The chart provides automation, but you remain responsible for monitoring expiry and confirming renewal completes.

With programmatic access, certificate renewal is automatic. The chart deploys a CronJob (<release>-cert-renew, daily at serverCert.cronSchedule, default 0 0 * * * UTC) that runs setup renew-cert and only renews when the certificate is within serverCert.renewBefore (default 30 days) of expiry. Renewal is local: it signs a fresh certificate with the CA stored in the Secret, makes no API calls, and only needs the Kubernetes RBAC the chart grants. The proxy hot-reloads the certificate from the Secret mount, so no Deployment restart is needed.

Without programmatic access there is no CronJob.
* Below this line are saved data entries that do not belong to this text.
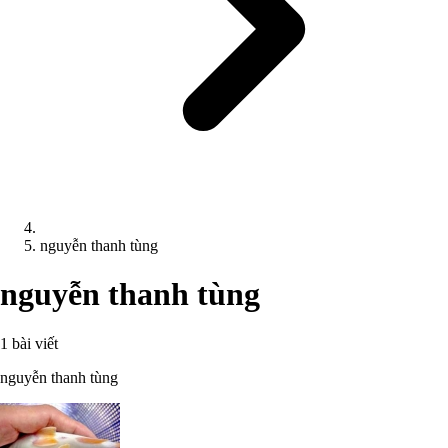
nguyễn thanh tùng
nguyễn thanh tùng
1 bài viết
nguyễn thanh tùng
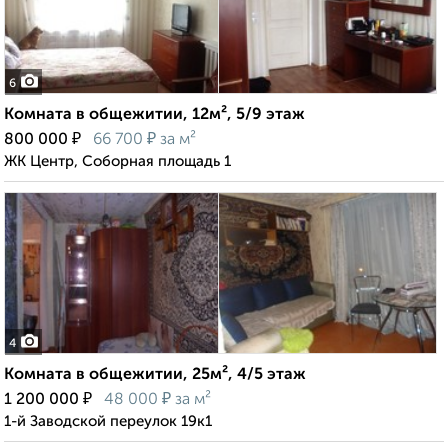
6
Комната в общежитии, 12м², 5/9 этаж
₽
₽
800 000
66 700
за м²
ЖК Центр, Соборная площадь 1
4
Комната в общежитии, 25м², 4/5 этаж
₽
₽
1 200 000
48 000
за м²
1-й Заводской переулок 19к1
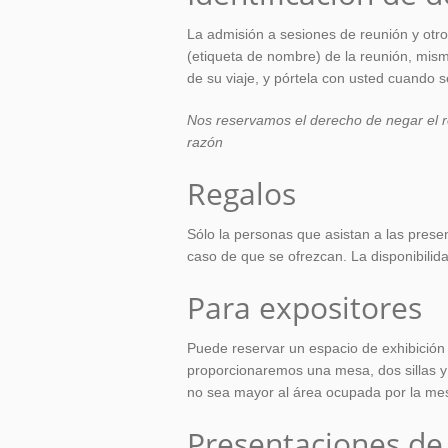
La admisión a sesiones de reunión y otros
(etiqueta de nombre) de la reunión, mism
de su viaje, y pórtela con usted cuando se
Nos reservamos el derecho de negar el r
razón
Regalos
Sólo la personas que asistan a las prese
caso de que se ofrezcan. La disponibilid
Para expositores
Puede reservar un espacio de exhibición
proporcionaremos una mesa, dos sillas y
no sea mayor al área ocupada por la mesa
Presentaciones de 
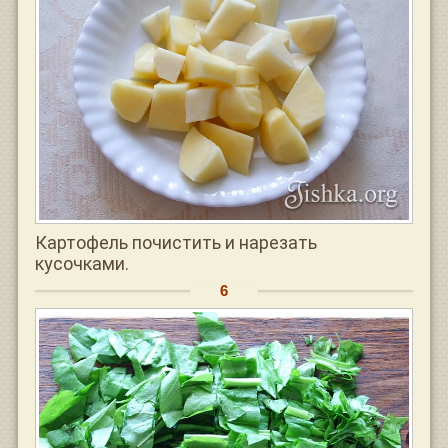
Картофель почистить и нарезать
кусочками.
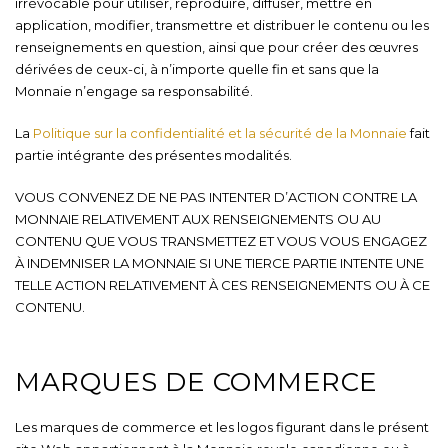
irrévocable pour utiliser, reproduire, diffuser, mettre en
application, modifier, transmettre et distribuer le contenu ou les
renseignements en question, ainsi que pour créer des œuvres
dérivées de ceux-ci, à n’importe quelle fin et sans que la
Monnaie n’engage sa responsabilité.
La
Politique sur la confidentialité et la sécurité de la Monnaie
fait
partie intégrante des présentes modalités.
VOUS CONVENEZ DE NE PAS INTENTER D’ACTION CONTRE LA
MONNAIE RELATIVEMENT AUX RENSEIGNEMENTS OU AU
CONTENU QUE VOUS TRANSMETTEZ ET VOUS VOUS ENGAGEZ
À INDEMNISER LA MONNAIE SI UNE TIERCE PARTIE INTENTE UNE
TELLE ACTION RELATIVEMENT À CES RENSEIGNEMENTS OU À CE
CONTENU.
MARQUES DE COMMERCE
Les marques de commerce et les logos figurant dans le présent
From inside the mcp-tunnel/ directory you kept after install, sign a fresh server certificate with the existing CA (do not regenerate the CA):

export TUNNEL_DOMAIN=YOUR_TUNNEL_DOMAIN_HERE
openssl req -new -key data/tls.key -out /tmp/server.csr \
  -subj "/CN=$\{TUNNEL_DOMAIN\}"
openssl x509 -req -in /tmp/server.csr \
  -CA data/ca.crt -CAkey data/ca.key -CAcreateserial \
  -out data/tls.crt -days 90 -extfile data/tls.ext

kubectl -n mcp-tunnel create secret generic mcp-tunnel-cert \
  --from-file=tls.crt=data/tls.crt --from-file=tls.key=data/tls.key \
  --dry-run=client -o yaml | kubectl apply -f -

The proxy hot-reloads the certificate from the Secret mount.